The ceremony took place in the mountains, above Guanajuato, about 2500m above sea level. We were fortunate, the sky was clear, the stars were amazing. They all joined up an hour or so into the experience : it became obvious they were all linked, like the branches of a tree. By smaller stars, constellation : the “bigger” brighter ones weren’t any different than the ones “behind” & less bright, everything was joined up together, all of these stars were of the same, brightness was irrelevant. The big embracing mother of a tree next to the stars proved a reliable source of inspiration, i am sure.
Lying down inside my sleeping bag, with the wind travelling right through it straight at me, i engaged in a battle against cold for hours. Why didn’t i bring more blankets ?!? A plastic cover of some sort ?! Oh hell this is going to be a long night. We arrived around 18.30 and we drank 2 hours behind schedule, at 23.07. By 3 or 4am i was starting to imagine myself making my way back to the car and back home : after all, my warm comfy bed full of blankets was just a 5 minute drive down the hill.
After a few hours it became evident i wasn’t going to be offered a second dose, no one was. Not consistent with what i had been told, not promised. I was hoping for it, if not expecting it. How these other guys could be so out of their minds on just one silly dose hours ago was beyond me. After a few hours i crawled out of my cocoon and stood by the fire with some other folks, which was nice & warm on one side while the other side of me got cold. Then i’d switch. This one guy was staring at the stars and repeating over & over a-bloody-gain (in Spanish) ‘wow! how cool!’, ‘the stars!’, ‘going back & forth in time’, ‘so cool!’…i wanted him to shut the fuck up. I still do. I’ll let you guess my reasons. This was bullshit! No effects, apart from that weird star stuff, and now i’m stuck here till this thing ends at 9am ! FUCK ME !
When the ceremony fiiinaaallllyyy ended, the master of ceremony & the other shamanic types hugged each & every one of us. I was last in line and when he arrived to hug me i could really feel he wasn’t doing it out of pleasure. He seemed disappointed with me. Later on he & the other Huichols were talking and he was crying. I felt it had something to do with me but probably didn’t, heck the world doesn’t revolve around you, Yann ! Jesus, what was i thinking.

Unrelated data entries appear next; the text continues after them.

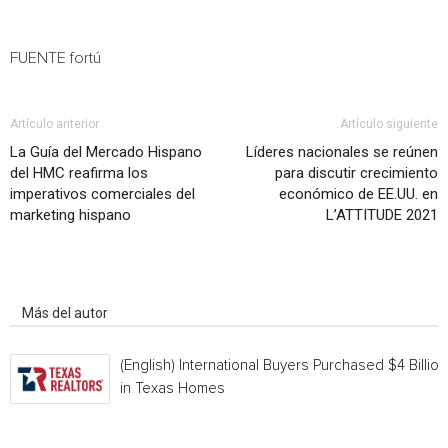
FUENTE fortú
Artículo anterior
Artículo siguiente
La Guía del Mercado Hispano
Líderes nacionales se reúnen
del HMC reafirma los
para discutir crecimiento
imperativos comerciales del
económico de EE.UU. en
marketing hispano
L’ATTITUDE 2021
Artículo relacionados
Más del autor
(English) International Buyers Purchased $4 Billion
in Texas Homes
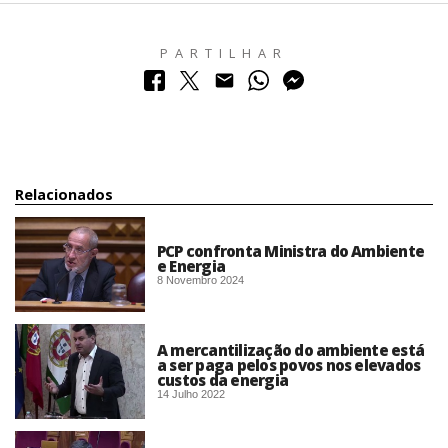
PARTILHAR
Relacionados
PCP confronta Ministra do Ambiente
e Energia
8 Novembro 2024
A mercantilização do ambiente está
a ser paga pelos povos nos elevados
custos da energia
14 Julho 2022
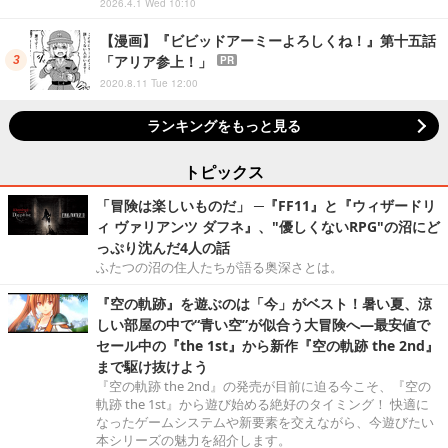
2026.4.1 Wed 10:10
【漫画】『ビビッドアーミーよろしくね！』第十五話
「アリア参上！」
PR
2020.8.11 Tue 12:00
ランキングをもっと見る
トピックス
「冒険は楽しいものだ」 ─『FF11』と『ウィザードリ
ィ ヴァリアンツ ダフネ』、"優しくないRPG"の沼にど
っぷり沈んだ4人の話
ふたつの沼の住人たちが語る奥深さとは。
『空の軌跡』を遊ぶのは「今」がベスト！暑い夏、涼
しい部屋の中で“青い空”が似合う大冒険へ―最安値で
セール中の『the 1st』から新作『空の軌跡 the 2nd』
まで駆け抜けよう
『空の軌跡 the 2nd』の発売が目前に迫る今こそ、『空の
軌跡 the 1st』から遊び始める絶好のタイミング！ 快適に
なったゲームシステムや新要素を交えながら、今遊びたい
本シリーズの魅力を紹介します。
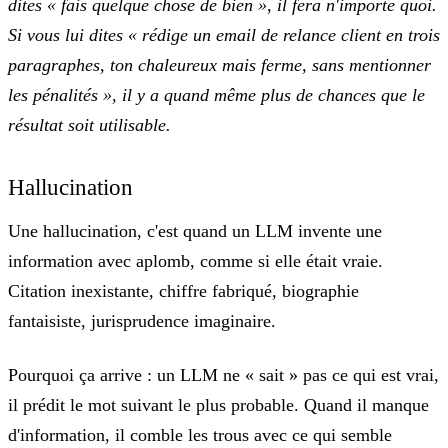
dites « fais quelque chose de bien », il fera n'importe quoi.
Si vous lui dites « rédige un email de relance client en trois
paragraphes, ton chaleureux mais ferme, sans mentionner
les pénalités », il y a quand même plus de chances que le
résultat soit utilisable.
Hallucination
Une hallucination, c'est quand un LLM
invente une
information avec aplomb
, comme si elle était vraie.
Citation inexistante, chiffre fabriqué, biographie
fantaisiste, jurisprudence imaginaire.
Pourquoi ça arrive :
un LLM ne « sait » pas ce qui est vrai,
il prédit le mot suivant le plus probable. Quand il manque
d'information, il comble les trous avec ce qui semble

Just give me the bleeding cactus, mate, and let’s skip all the dancing around the fire and the feathers & fancy dress. I will try Peyote again. What happened here is that i realized it was the same family as Ayahuasca : the same vibrational feeling in my veins, the same feeling it is doing me good, working its way through me. The same “better” feeling the next day. More peace, stronger resolutions, feeling your conscience slowly elevate one step further. A step further on the road i have chosen. Mushrooms, San Pedro and who knows what else are just around the corner. I am seeking out a provider of Ayahuasca, i am pretty sure i will grow my own mushrooms at some point, and i am going to ask around about a cactus or two. A greenhouse might not be too far away.

This is one weird experience. If i signed up for it i must have been out of my mind. What is the point of all those sperms who don’t make it, i wonder. How the hell did i get through that, and why did i want it so bad? We are all winners here. We won that battle before we even grew a brain.
Oh, Peyote is a male spirit, i have been told. Ayahuasca is feminine. I can’t really confirm that yet but i will let you know if i find out.

Price : 400 Pesos, plus 45 Pesos to camp in the national park.

* ‘[…] every one who is seriously engaged in the pursuit of science becomes convinced that the laws of nature manifest the existence of a spirit vastly superior to that of men, and one in the face of which we with our modest powers must feel humble. The pursuit of science leads therefore to a religious feeling of a special kind, which differs essentially from the religiosity of more naive people.’ Albert Einstein, in a letter to a student, 1936.
‘All matter originates and exists only by virtue of a force… We must assume behind this force the existence of a conscious and intelligent Mind. This Mind is the matrix of all matter’. Max Planck, the father of quantum physics.